- What is a Structured Warrant?
- How do I invest in Structured Warrants?
- What are the ingredients of a Warrant?
- How do Issuers price warrants?
- What is the size & duration of a new issuance?
- Can you teach me the formula to price a warrant myself?
- What is the difference between Liquidity vs Turnover?
- What if the warrant I have chosen has no traded volume?
1. What is a Structured Warrant?
A structured warrant gives you the right, but not the obligation, to buy or sell an underlying asset at a specific price and time.
Think of it like a turbocharged sports car that can help you accelerate your investment returns, so you need the right information & real-life experience to handle it well.
2. How do I invest in Structured Warrants?
To invest in structured warrants, you will need to open a CDS brokerage account and work with a licensed broker.
You can then search for available warrants on https://www.nagawarrants.com/warrant-scanner and trade them via your online trading platform or through your broker.
3. What are the ingredients of a Warrant?

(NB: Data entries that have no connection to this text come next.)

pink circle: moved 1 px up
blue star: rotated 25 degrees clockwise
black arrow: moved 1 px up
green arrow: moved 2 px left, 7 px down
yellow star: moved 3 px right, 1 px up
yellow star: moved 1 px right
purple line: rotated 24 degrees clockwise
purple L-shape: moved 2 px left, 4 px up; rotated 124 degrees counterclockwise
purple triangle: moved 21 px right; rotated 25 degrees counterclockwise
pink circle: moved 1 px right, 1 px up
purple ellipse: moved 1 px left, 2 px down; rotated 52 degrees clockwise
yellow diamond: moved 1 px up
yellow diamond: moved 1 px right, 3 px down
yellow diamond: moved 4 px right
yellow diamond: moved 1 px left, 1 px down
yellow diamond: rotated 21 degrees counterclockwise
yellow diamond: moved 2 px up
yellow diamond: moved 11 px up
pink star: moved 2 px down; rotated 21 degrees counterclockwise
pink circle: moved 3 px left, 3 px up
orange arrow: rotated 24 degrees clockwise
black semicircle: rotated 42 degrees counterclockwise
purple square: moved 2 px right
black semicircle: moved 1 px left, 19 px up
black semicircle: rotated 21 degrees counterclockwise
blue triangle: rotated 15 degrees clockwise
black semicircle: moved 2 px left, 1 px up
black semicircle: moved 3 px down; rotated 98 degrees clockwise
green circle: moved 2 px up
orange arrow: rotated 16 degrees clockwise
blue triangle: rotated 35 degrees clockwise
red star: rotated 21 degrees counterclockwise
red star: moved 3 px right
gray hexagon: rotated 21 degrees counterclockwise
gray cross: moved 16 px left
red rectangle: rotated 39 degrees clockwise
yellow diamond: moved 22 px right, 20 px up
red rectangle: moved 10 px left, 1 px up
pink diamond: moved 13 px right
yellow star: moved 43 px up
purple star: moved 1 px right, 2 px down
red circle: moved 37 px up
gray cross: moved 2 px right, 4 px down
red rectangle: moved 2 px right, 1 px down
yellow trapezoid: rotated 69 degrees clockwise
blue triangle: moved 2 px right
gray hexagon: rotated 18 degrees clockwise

Warrants consist of 6 components - Underlying Asset Price, Exercise Price, Volatility, Time to Expiry, Interest Rate, and Dividends.
Underlying Asset Price: The underlying asset of a structured warrant is like the engine of a car. Just as the engine powers the car, the underlying asset drives the value of the warrant. The type of engine you choose affects the car's performance, just as the underlying asset affects the warrant's value.
Exercise price: The strike or exercise price of a structured warrant is like the promised price of a car. If the car’s current price > exercise price, you would probably choose to exercise the warrant where you could buy the car at a cheaper price than the current market price.
Time to Expiry: The expiration date of a structured warrant is like the expiration date on a carton of milk. Just as milk becomes closer to spoiling as it approaches the expiration date; a structured warrant reduces in value as it approaches the expiration date.
It's important to pay attention to the expiration date (and more importantly, the “Last Trading” date) and make a decision before the warrant becomes worthless.
Volatility: Measures the dispersion of stock price returns. As volatility increases, the likelihood of a stock expiring in-the-money (ITM) or out-the-money (OTM) increases. However, the owners of call warrants benefit from underlying price increase but with limited downside risk. Thus, the higher the volatility in the pricing model, the higher the price of the call and put warrants will be.
Interest Rate: When general interest rate increases, the expected return required by investors from the stock tends to increase. This increase cost of fund results in the increase the value of a call option and reduce the value of a put option.
Dividend: Issuers take into account expected dividends from the underlying in determining the price of a warrant. If the dividend payout is in line with investor expectations, warrant price will be unaffected.
However, if the dividend payout is more than expected, the underlying price will decline more than expected on ex-dividend date, which is bad news for the value of call warrants and good news for the value of put warrants.
You may refer to Issuers Announcements on Bursa Malaysia - https://www.bursamalaysia.com/market_information/announcements/structure_warrants
4. How do Issuers price warrants?
The Issuers at Kenanga price European-style warrants using the Black-Scholes Option Pricing Model. The Issuer uses mathematical models to calculate the theoretical value of the warrant based on the underlying asset's spot price, volatility of the stock price, time to expiration, and other factors listed above.
5. What is the size & duration of a new issuance?
According to Bursa Listing Requirements, minimum issue size of warrants must be at least RM5 million and tenure between
- 6 months to 5 years: for equity-based structured warrants
- 3 months to 5 years: for index-based structured warrants
The underlying stock must also fulfil both Bursa and SC (Securities Commission) eligibility criteria, which includes:
- daily market cap of at least RM500 million, in the immediate past 3 months
- or RM3 billion for a newly listed corporation.
For more information, please visit the link below:
6. Can you teach me the formula to price a warrant myself?
Pricing a warrant is straightforward, but there will be two key components which you will be missing - interest rate & dividends. You may wish to input your own assumptions of the interest and dividend rates to derive the target price of the warrant.
For fair price & terms of a warrant, we suggest you visit https://www.nagawarrants.com/live-matrix that contains a more interactive and up-to-date pricing of the warrants you are trading.
7. What is the difference between Liquidity vs Turnover?
Liquidity: Available units to sell and buy warrant at any time
Turnover: Total traded value of a warrant
As an investor, liquidity allows you to enter or exit a position via the existence of Market Makers aka Liquidity Providers. By contributing to both sides of the bid/ask, Market Makers allow warrants to have no traded volume, and yet be highly liquid.
8. What if the warrant I have chosen has no traded volume?
Not to worry! As issuers of warrants, we are also the Market Maker. This means that we are always ready to provide liquidity by posting bid and ask quotes throughout the day as long as the warrant is listed.